§ Work to be completed
For each statement, say yes or no to whether it agrees with the forum thread, and quote the words of the thread that decide it. (a) dudley was once among the progressives seeking reforms within the Roman church. (b) dudley describes the move to Presbyterianism as finished. (c) The thread calls ministers, deacons and elders infallible.

§ Supplied passage

-------------------------

We all stumble and fall, but God promises to see us through to preserve us in Him until the end and His grace will become more apparent in our lives, over time. Not perfection, but there will be evidence of the change, because of Him.

Learning to respect authority God has placed in the church (e.g. ministers, deacons, elders) and in other contexts is part of obeying God. Understanding that they are not infallible, but God has appointed them and ordained them for your good and His Glory is but one part of growing in Christ.


----------



## dudley (Mar 13, 2010)

Scott1 said:


> It is a good and healthy to renounce allegiances based on sin, ignorance and falsity. I admire you for doing it, not only in word, but proving out that by God's grace, it is real with your life.


 
Thank you Scott for your understanding and support. I believe it is healthy to renounce allegiances based on sin, ignorance and falsity. Which is why I renounced Roman Catholicism and her Pope. There was a time in my life when as a Roman catholic I would never had thought I would convert to Protestantism, let alone become a Reformed Protestant and a Presbyterian who we viewed as being furthest in every way from Roman Catholicism. If you have read my posts my becoming a Protestant and a Presbyterian has been a long journey and is still evolving. I was one of the progressives seeking reforms within the Roman church and Roman Catholicism. 

As I have explained in many of my posts I came to believe the current pope and people like Mother Angelica on EWTN were exemplifying what was really happening to the Roman church in the last 10 years in particular. Many of the reformers as well as the reform movements of Vatican II were being hijacked by the old right wing ultra old Roman catholic curia and many of those trying to reform the church like me and even many religious and clergy have left and in the process. Like the reformers of the Protestant Reformation we too out of conscience and utter frustration were forced to leave the Roman catholic faith. I have come to the same position as Calvin where I have renounced the Roman catholic pope, Benedict and then eventually discovered like Luther and Calvin I had no choice but to eventually renounce Roman Catholicism entirely and its teachings which I now believe are misguided and scripturally incorrect. I had a "true Protestant conversion very much like Calvin described... I no longer view her teaching on the Lords Supper and sacrament as correct and I do see many of her teachings as blasphemous to the message of the true Gospel. It hurt me to leave my Roman catholic faith and to openly renounce her and her pope. I am sure it hurt the reformers, including John Calvin who like me were at one time devout Roman Catholics. I loved the Roman church and much of her art her sacred liturgy for its beauty and it saddens me also that I had to leave her because of my conscience. I am now a Reformed Protestant theologically and a Presbyterian in faith and I do follow the Westminster standards. I can say the whole process is still evolving. But I am now a Protestant and a reformed Protestant in theology and faith and could never accept the current teachings of Roman Catholicism and its current pope the way things are now.


----------

-------------------------

(Excerpts from a dataset)
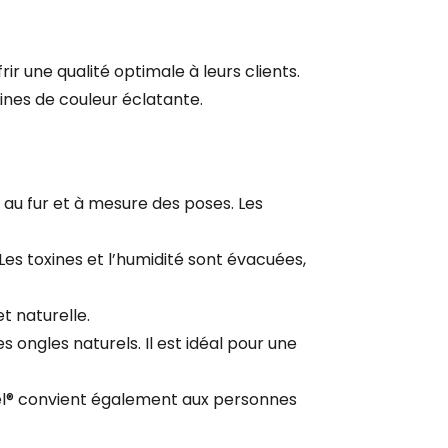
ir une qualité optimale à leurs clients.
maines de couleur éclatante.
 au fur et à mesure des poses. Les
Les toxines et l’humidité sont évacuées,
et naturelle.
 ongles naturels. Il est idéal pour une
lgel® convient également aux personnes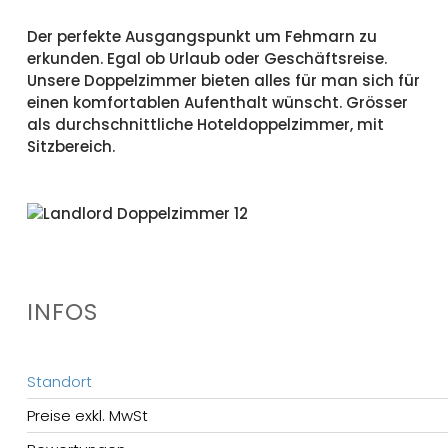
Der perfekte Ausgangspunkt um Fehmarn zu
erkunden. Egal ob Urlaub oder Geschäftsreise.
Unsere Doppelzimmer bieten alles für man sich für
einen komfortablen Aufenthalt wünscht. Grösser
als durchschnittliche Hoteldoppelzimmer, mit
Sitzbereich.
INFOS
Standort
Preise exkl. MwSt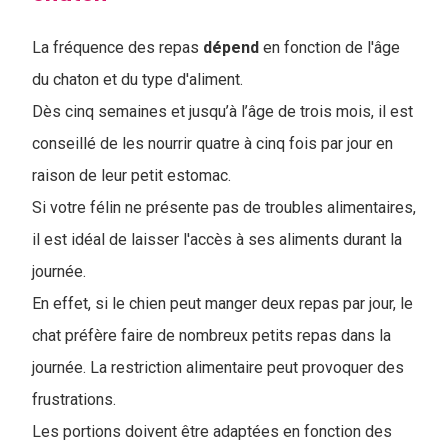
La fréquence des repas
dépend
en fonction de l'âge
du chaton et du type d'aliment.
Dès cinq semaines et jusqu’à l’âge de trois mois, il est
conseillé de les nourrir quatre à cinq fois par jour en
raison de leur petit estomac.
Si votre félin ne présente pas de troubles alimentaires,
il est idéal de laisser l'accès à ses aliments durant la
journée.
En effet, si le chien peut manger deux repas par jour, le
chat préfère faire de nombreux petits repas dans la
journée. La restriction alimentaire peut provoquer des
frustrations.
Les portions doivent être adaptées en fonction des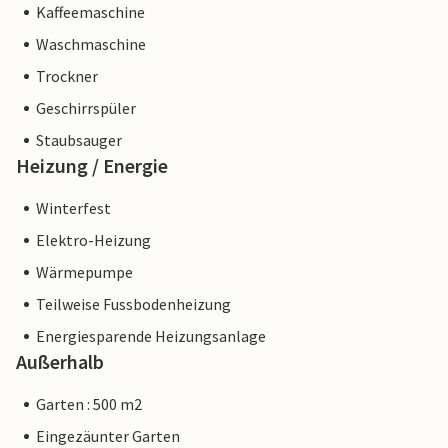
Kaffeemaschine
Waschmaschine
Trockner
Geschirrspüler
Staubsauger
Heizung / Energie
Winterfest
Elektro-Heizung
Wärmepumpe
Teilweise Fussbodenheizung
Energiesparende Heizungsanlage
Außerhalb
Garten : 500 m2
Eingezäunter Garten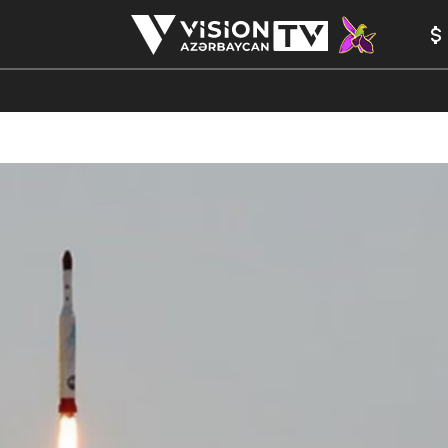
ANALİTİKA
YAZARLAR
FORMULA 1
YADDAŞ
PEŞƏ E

-------------------------

§ Result for this exercise
(a) Yes: "I was one of the progressives seeking reforms within the Roman church and Roman Catholicism."
(b) No: "I can say the whole process is still evolving."
(c) No: "Understanding that they are not infallible, but God has appointed them and ordained them for your good and His Glory"